The one museum I wanted to visit in Oslo. To see the sketches and paintings of Edvard Munch. He sketched a lot of stuff, but I'm not interested in his landscapes. I like his skulls and interpretation of man and his angst, the inner layers of the soul, so to speak. Symbolism at its best. As a teenager, I was probably drawn to the tangible depiction of his inner anguish, although our angst weren't shared and stemmed from different sources and life experiences.
I wasn't just here for that one painting. You know it. 'The Scream'. It exists as four versions- two pastels (1893, 1895) and two paintings (1893, 1910), not including the numerous lithographs made. Oslo's National Gallery holds the 1893 version and Munchmuseet holds the 1910. Munchmuseet's current exhibition partners Naturhistorisk Museum. It's themed 'Gjennom Naturen' ('Through Nature'), with nine chapters making up the gallery space. The museum didn't allow photos to be taken of their version of 'The Scream'. The 1910 version marked the first chapter of the exhibition; the first chapter was titled 'Human Beings and Evolution'. The painting was placed next to the most complete and oldest known fossil of a primate, 'Ida'. They sat so close that one would have thought they were somehow interlinked. In this current exhibition, they are. The curators wish visitors to explore the links between Munch's art and natural history.

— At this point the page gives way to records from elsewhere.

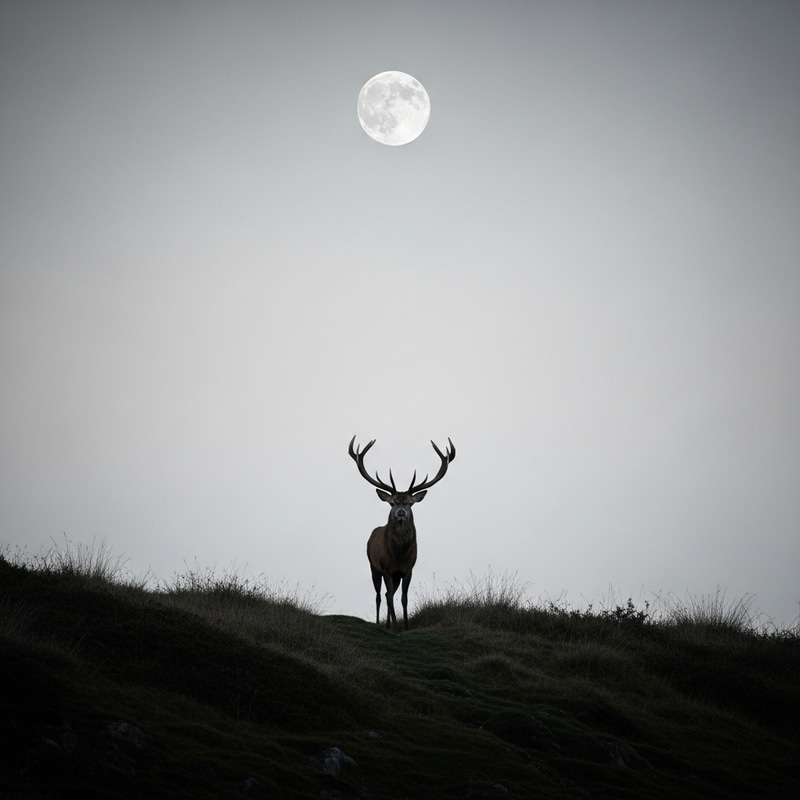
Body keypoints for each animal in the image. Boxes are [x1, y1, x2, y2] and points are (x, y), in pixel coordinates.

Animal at [348, 435, 456, 630]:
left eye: (410, 503)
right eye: (392, 503)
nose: (401, 513)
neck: (398, 556)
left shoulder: (408, 569)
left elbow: (404, 599)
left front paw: (405, 627)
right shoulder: (386, 568)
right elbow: (390, 598)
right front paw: (395, 626)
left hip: (394, 575)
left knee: (386, 595)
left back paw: (389, 624)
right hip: (373, 567)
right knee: (379, 596)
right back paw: (381, 624)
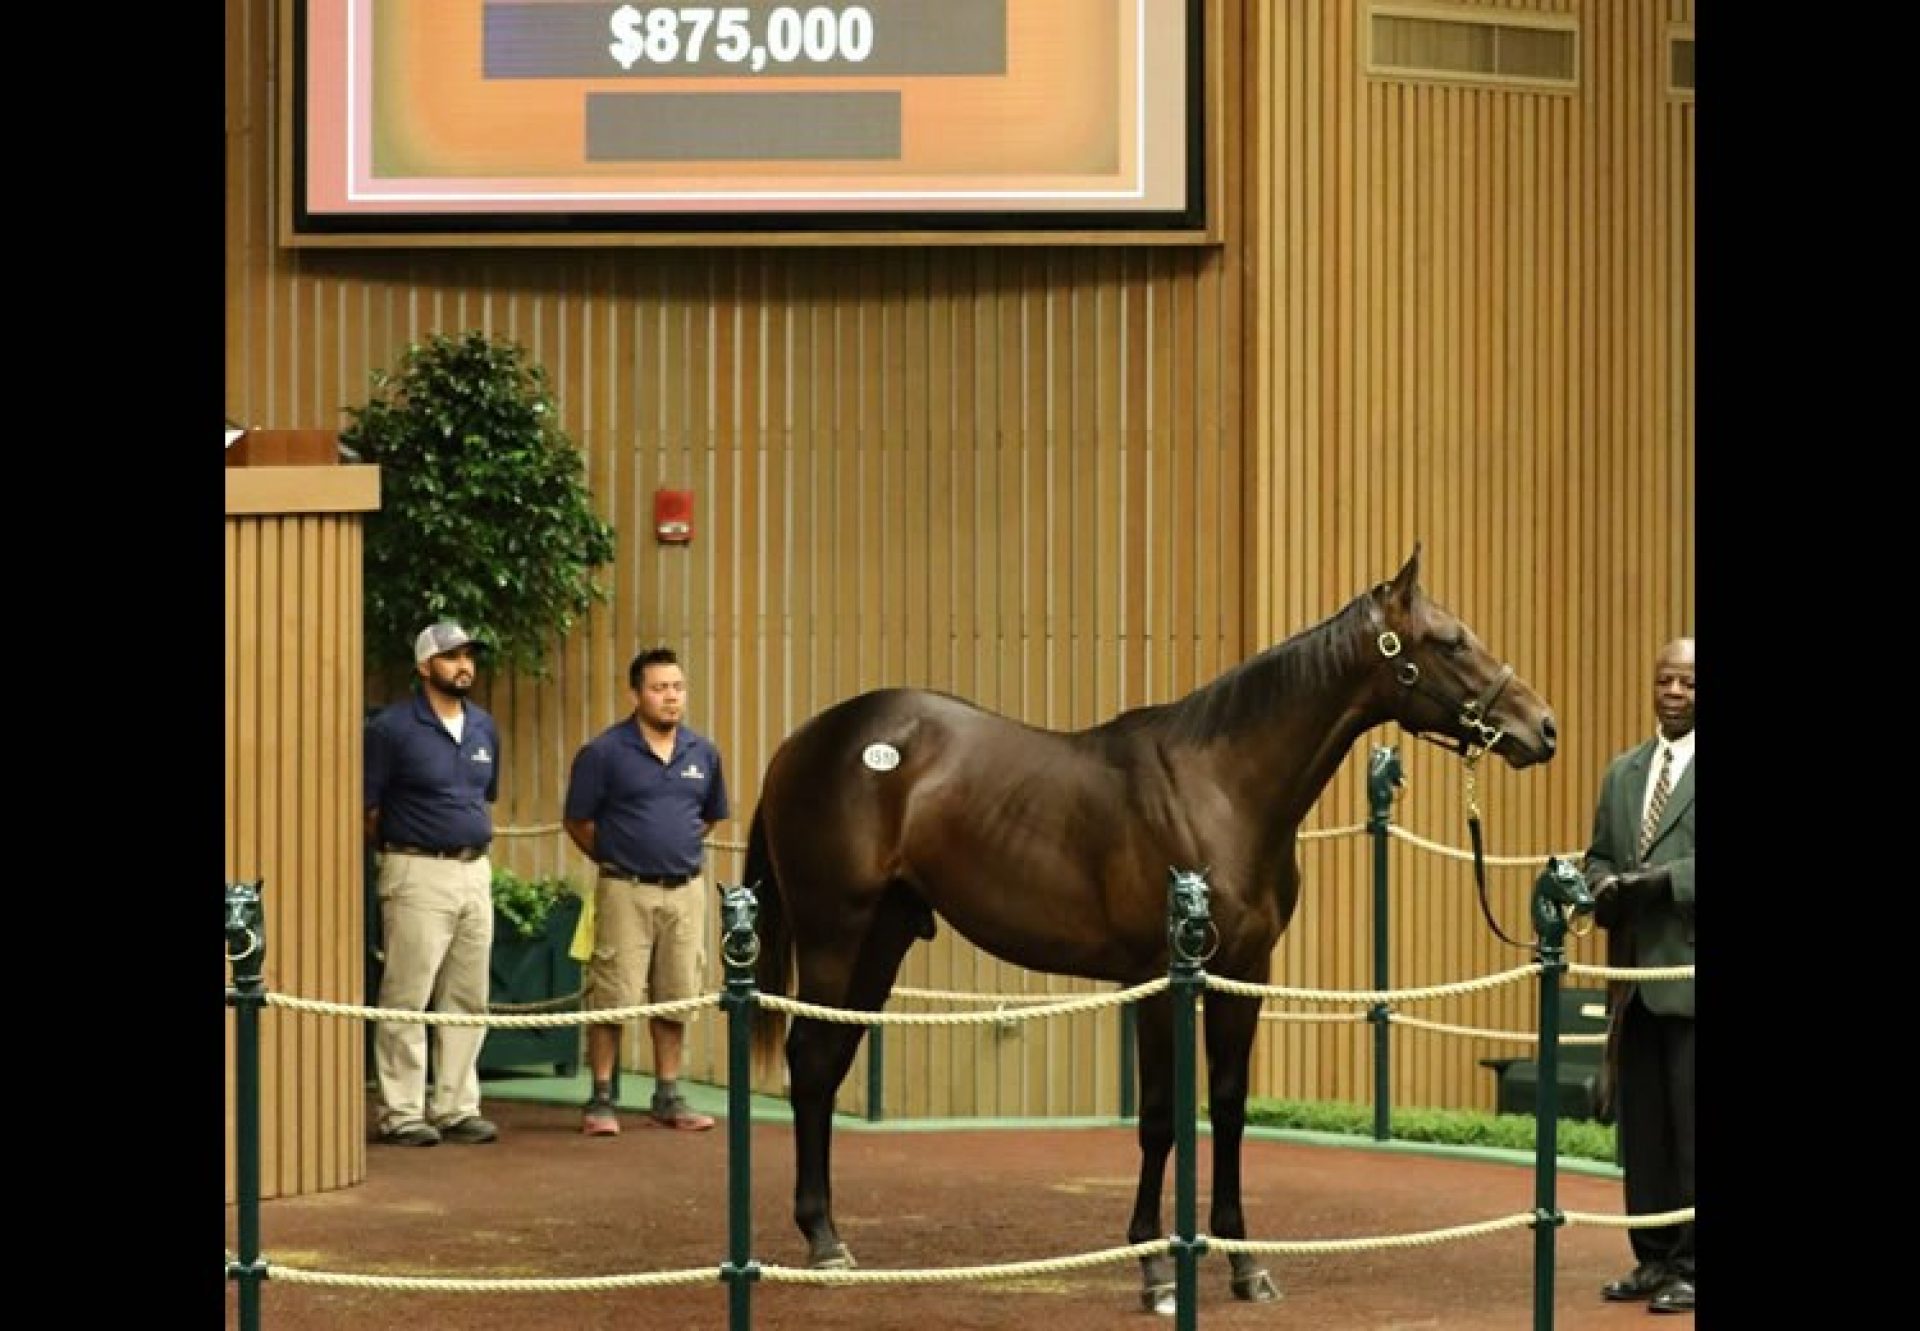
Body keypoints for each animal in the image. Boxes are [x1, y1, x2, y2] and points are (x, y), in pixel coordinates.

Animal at [741, 541, 1551, 1306]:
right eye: (1450, 641)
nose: (1541, 726)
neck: (1219, 790)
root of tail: (803, 740)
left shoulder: (1243, 975)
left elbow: (1227, 1107)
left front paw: (1246, 1263)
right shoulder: (1160, 977)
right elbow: (1161, 1115)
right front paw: (1156, 1267)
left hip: (882, 939)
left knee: (829, 1063)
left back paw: (828, 1235)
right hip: (835, 933)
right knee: (811, 1061)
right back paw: (824, 1242)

Munchmuseet is small, for now. It's slated to move downtown to the waterfront. It is afterall one whole building dedicated to one person, albeit a renowned artist. That's precisely why I want to visit it now. There weren't many visitors on a week day and I could linger in front of favorite paintings as much as I wanted. Stood a long while contemplating 'Vampyr II'. Apparently Edvard Munch didn't intend for this painting to be interpreted that way. He orignally titled it 'Love and Pain', and stressed that it was simply an illustration of a woman kissing a man on the neck. Many interpretations and theories put forth about it, but the artist remained ambiguous about the significance. Whatever it is, the piece is arresting and intriguing, at least to me.